Yazarın Odası: Elif Burcu Özkan | Meltem Dağcı

Şubat 6, 2025

Yazarın Odası: Elif Burcu Özkan | Meltem Dağcı

Edebiyatçıların yaşamlarını, yazdıkları mekânları, son zamanlarda okuduğu kitapları bu defa yakınlarının gözünden mercek altına almaya çalıştık. Yazar Elif Burcu Özkan’ı, arkadaşı Soner Sancaktepe ile konuştuk.

1)Yazılarını nerede yazar? Yazarken denk geldiğinizde o an yaşadığınız ilginç bir anınız oldu mu?

Elif ile gün içerisinde beraber vakit geçirdiğinizde zihninin bir yanının sürekli olarak gördüklerini yazınsal bir mesele olarak algıladığını fark edersiniz. Sanki kendine has imgesel bir alanda duyumsuyor her şeyi. Aklı ve duyarlılığı gün boyu biriktiriyor. Onu hiç yazarken görmedim. Her yerde, özellikle de mutfakta, balkonda, deniz kenarında ve doğada yazmayı seviyor, diye biliyorum. Birçok yazar gibi o da yazarken yalnızlığı tercih ediyor. Çocuksu merakı ile günü izlediği, duyumsadığı anlara şahit oldum. Karanlık bir sokakta yaşam mücadelesi veren bir köpeğin tedirgin yürüyüşünü uzun uzun izlediği bir ânı anımsıyorum. Gözleri akşam yazı masasında kâğıda dökeceği kelimeleri, duyguları izliyor gibidir. Bu, sokaktaki bir çocuğun neşesi de olabilir, yaşlı bir insanın hayli yorgun mücadelesini yansıtan zorlu bir an da. Gören bir göz olarak ince şeyleri duyumsar.
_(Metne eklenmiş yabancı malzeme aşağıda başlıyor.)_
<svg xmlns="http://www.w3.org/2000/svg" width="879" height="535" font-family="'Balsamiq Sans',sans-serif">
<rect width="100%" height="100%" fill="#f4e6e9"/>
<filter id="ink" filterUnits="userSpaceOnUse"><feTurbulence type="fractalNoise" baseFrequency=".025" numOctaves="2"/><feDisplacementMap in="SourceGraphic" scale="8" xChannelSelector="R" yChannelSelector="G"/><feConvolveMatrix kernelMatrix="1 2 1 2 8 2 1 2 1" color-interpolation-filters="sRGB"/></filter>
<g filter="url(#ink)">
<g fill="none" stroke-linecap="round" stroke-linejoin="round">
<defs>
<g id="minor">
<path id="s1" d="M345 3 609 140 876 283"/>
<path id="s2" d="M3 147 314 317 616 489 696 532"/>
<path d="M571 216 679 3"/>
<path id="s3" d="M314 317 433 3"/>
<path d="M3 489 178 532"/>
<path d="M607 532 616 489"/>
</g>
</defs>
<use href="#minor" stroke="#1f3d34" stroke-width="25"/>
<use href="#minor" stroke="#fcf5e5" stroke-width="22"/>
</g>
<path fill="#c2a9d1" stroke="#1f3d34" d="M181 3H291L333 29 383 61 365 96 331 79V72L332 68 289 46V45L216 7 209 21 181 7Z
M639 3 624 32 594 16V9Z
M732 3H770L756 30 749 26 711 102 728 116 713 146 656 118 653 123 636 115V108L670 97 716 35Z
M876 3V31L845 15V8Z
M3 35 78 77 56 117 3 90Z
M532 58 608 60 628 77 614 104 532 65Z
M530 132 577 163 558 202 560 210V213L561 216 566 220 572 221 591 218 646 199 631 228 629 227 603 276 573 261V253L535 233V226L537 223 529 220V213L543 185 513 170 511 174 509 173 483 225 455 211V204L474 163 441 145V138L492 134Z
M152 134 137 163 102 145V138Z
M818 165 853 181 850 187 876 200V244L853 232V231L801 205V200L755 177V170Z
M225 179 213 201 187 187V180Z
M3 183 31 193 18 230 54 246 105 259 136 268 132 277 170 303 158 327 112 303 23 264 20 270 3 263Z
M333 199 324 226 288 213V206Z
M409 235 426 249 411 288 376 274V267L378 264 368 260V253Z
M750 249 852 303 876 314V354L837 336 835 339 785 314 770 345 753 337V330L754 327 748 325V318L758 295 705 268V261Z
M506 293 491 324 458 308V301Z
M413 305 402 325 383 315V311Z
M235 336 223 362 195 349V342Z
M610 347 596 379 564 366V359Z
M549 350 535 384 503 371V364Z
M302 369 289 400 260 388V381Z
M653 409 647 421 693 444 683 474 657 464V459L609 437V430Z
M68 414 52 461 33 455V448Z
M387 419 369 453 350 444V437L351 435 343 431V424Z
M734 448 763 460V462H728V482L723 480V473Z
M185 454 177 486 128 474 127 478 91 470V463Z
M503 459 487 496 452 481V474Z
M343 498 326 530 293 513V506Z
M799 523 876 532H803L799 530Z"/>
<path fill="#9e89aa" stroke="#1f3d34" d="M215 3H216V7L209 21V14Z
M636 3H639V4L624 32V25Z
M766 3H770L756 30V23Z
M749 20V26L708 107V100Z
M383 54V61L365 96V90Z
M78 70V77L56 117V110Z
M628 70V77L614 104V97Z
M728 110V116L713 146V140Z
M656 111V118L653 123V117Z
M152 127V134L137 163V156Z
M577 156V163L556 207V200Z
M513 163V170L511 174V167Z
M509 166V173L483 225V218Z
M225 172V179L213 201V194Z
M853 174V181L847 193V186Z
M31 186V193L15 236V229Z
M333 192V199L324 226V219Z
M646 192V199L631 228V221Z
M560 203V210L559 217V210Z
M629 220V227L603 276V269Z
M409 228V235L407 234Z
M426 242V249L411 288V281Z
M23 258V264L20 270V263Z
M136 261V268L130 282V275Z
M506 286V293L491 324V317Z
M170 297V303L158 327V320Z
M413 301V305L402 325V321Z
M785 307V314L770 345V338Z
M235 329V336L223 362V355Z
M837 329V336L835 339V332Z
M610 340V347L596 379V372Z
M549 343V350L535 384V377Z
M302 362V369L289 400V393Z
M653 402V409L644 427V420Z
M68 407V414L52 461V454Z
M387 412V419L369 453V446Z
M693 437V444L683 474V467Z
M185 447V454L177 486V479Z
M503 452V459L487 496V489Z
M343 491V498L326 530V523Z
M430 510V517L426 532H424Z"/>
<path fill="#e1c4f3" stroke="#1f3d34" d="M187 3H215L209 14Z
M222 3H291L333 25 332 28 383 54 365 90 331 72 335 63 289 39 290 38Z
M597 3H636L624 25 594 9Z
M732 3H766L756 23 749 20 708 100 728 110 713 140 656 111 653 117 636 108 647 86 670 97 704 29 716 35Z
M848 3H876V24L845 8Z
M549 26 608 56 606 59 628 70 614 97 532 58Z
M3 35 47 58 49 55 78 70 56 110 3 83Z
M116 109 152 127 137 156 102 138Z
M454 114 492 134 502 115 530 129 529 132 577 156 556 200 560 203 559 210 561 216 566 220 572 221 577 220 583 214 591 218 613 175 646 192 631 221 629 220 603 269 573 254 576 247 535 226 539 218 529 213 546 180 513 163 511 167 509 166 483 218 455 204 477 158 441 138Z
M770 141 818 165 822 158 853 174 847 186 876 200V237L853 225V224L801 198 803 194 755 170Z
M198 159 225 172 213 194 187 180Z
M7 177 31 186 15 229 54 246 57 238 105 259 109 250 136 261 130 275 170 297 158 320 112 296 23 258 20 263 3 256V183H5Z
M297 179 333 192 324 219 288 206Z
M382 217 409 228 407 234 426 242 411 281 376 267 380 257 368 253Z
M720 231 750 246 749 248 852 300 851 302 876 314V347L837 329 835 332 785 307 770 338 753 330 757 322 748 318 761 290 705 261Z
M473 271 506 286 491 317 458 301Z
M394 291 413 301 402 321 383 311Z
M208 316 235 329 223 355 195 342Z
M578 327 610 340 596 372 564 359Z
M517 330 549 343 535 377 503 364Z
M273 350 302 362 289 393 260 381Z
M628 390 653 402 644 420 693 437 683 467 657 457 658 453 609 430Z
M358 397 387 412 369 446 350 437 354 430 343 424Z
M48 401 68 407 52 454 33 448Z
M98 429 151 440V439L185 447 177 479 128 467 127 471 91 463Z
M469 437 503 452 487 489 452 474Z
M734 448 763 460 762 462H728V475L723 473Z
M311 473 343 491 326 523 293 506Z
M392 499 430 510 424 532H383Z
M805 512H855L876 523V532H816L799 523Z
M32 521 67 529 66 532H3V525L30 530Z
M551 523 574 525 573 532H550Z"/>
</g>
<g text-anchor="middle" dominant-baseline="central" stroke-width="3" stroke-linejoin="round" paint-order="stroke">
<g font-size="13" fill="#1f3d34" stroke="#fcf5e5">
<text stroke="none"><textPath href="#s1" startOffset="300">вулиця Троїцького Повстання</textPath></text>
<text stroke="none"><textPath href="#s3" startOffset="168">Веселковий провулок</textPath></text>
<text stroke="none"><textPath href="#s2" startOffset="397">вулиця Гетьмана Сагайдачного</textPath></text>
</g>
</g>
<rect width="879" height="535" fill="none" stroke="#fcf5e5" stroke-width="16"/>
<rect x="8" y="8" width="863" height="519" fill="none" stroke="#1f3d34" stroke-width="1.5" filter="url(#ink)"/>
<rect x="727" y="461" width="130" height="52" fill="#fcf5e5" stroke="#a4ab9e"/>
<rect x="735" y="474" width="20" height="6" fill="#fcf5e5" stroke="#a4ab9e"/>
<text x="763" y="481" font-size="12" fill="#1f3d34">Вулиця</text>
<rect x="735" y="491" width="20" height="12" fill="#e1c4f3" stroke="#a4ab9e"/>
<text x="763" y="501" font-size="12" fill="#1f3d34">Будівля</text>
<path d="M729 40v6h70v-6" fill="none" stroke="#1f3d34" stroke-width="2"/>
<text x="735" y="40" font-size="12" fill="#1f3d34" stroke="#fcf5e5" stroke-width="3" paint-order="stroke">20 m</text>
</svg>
2) Arkadaşınızla yazı/okuma üzerine neler paylaşırsınız?

Okuduğu kitapların ya da izlediği filmlerin onda uyandırdığı her şeyi ayrıntısı ile paylaşmayı çok sever. Şiir ve felsefe üzerine verimli sohbetlerimizde, okuduğum metinlerde beni yakalayan şeyin ne olduğunu merak eder. Kelimelerin okurdaki karşılığını anlama çabası gibi bir şey bu sanırım. Hem metnin kendisine hem metni okuyana sorular sorar.

3)Yazdıklarıyla ilgili sizden ne tür fikir/ öneri alır?

Fikir ve öneri olarak belirgin bir beklentisi yoktur. Ama yazdıklarının bir ötekine nasıl geçtiğini, ne hissettirdiğini ne düşündürdüğünü hep merak eder. Sanki bir iletişim kurma çabası içinde gibidir. Ne anlatmak istedi? Ona bu dizeleri ya da cümleleri yazdıran şey ne idi ve okuyana bu ne şekilde geçti? Bu tür şeyleri önemser. Yazdıklarını kendi sesinden dinlediğinizde kelimelere verdiği duygu değeri çok daha belirginleşir.

4)Yazı yazarken vazgeçemediği ritüelleri nelerdir?

Kedileri ve kahvesi veya bitki çayları ile sessizlik içinde, bazen de müzik eşliğinde yazdığını biliyorum. Belirgin bir ritüeli varsa da bilmiyorum. Ama aynanın karşısına geçip kendine bakma ânı gibi özenli bir giyimle masaya oturduğuna eminim, diyebilirim. Onun ev giysileri ile yazı masasına oturmadığına eminim. Derli toplu bir odada, muhtemelen bir törene katılır gibi özenli çalışmayı seviyordur. Ütülü ve temiz giysilerle yazı masasında çalıştığını karakteri bana söyler.

5)Son olarak, elinde en son gördüğünüz kitapları öğrenebilir miyiz?

Aynı anda birçok ve farklı türlerden kitaplar okur. Ama en son konuştuğumuzda, kendisi de bir öykü kitabı yazdığı için son dönemde ağırlıklı olarak öykü kitapları okuduğunu söylüyordu.